|Posted on August 30, 2009 at 11:55 PM|
Earlier this year in March, the cannabinoid receptor CB2 was found to exert anti-fibrotic effects in experimental dermal fibrosis. The cannabinoid receptor CB2 is predominantly expressed in areas outside of brain tissue and can powerfully modulate the immune system.
The study conducted evaluated the effects of drug-induced, dermal fibrosis and the effect of the CB2 receptor. The finding indicated that leukocyte expression of CB2 critically influences experimental fibrosis. The authors of the study suggested that targeting this receptor could be suitable for the treatment of early inflammatory stages of systemic sclerosis.

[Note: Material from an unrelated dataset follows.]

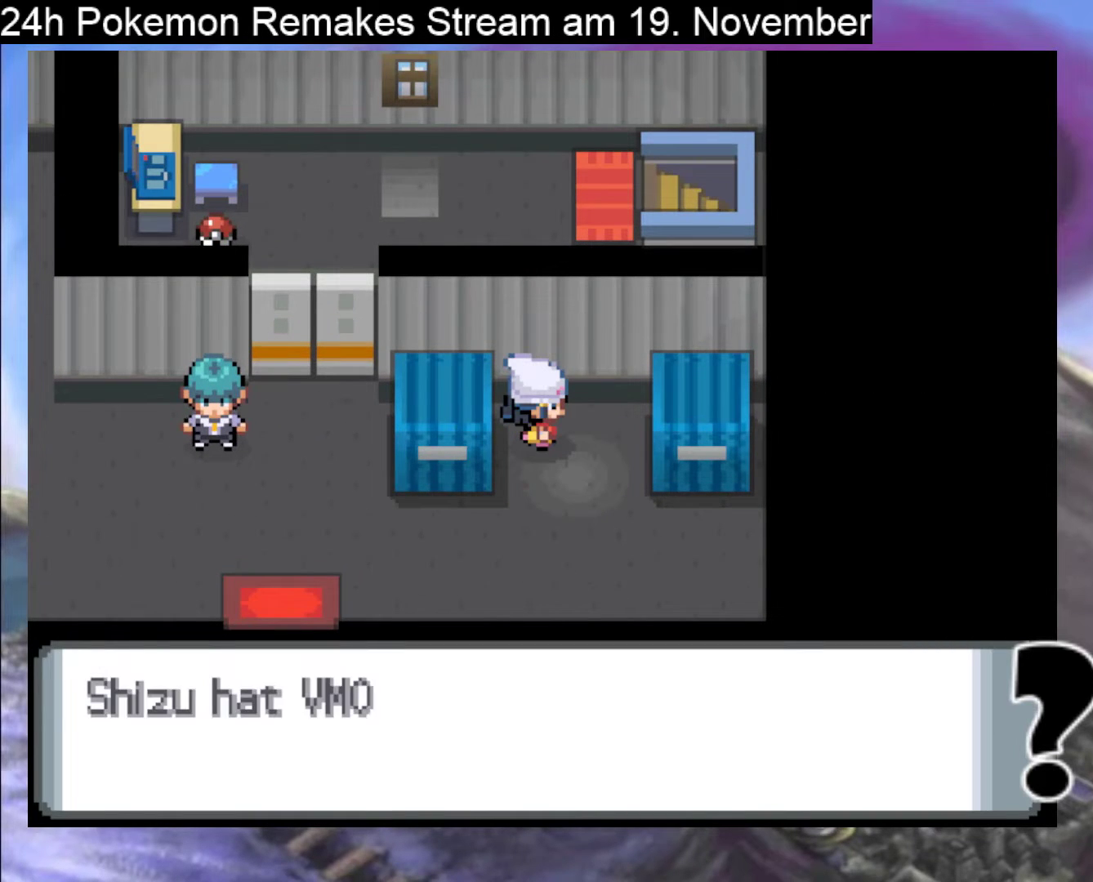
{"buttons": [], "events": [[200, "A", "up"]]}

I wondered at the time what a natural CB2 agonist would be and more importantly did it actually exist. I found the answer in N-alkyl amides from two different Echinacea varieties, namely Echinacea purpurea and Echinacea angustifolia. In 2006, Switzerland researchers discovered two natural non-cannabinoid ligands for cannabinoid type-2 (CB2) receptors. Not since the discovery of Delta 9-tetrahydrocannabinol, better known as THC and related cannabinoids from Cannabis sativa plant has there been a botanical with similar effects on specific physiological receptors in the human body.
The researchers found that N-alkyl amides from purple coneflower (Echinacea spp.) constitute a new class of cannabinomimetics, which specifically engage and activate the cannabinoid type-2 (CB2) receptors.

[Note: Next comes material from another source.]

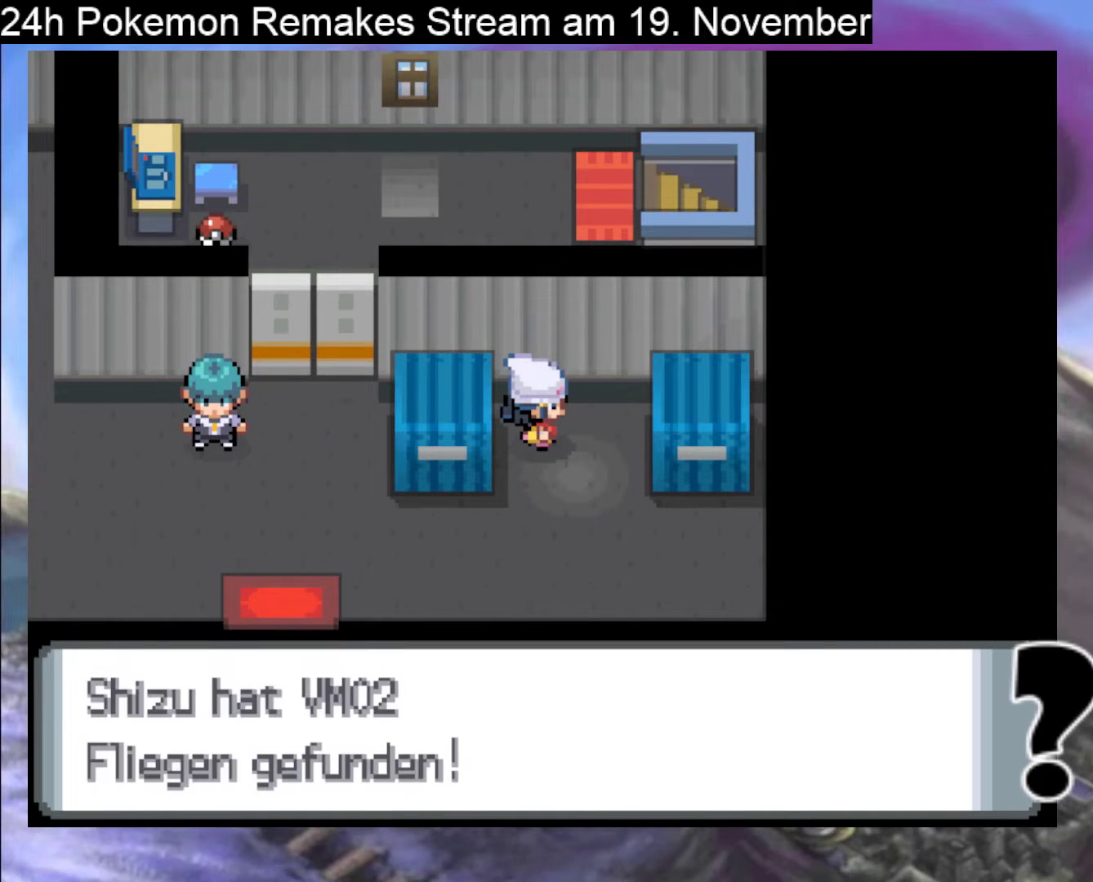
{"buttons": [], "events": [[233, "A", "down"], [400, "A", "up"]]}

CB2 receptors are believed to play an important roles in metabolic dysregulation, inflammation, pain, and bone loss. Traditional use of Echinacea has shown promise in several areas concerning the skin and immune modulating properties, but until now there wasn't much of an understanding on how these effects were occuring.
Echinacea may play a role topically and/or internally for skin disorders, more research will hopefully emerge from this area.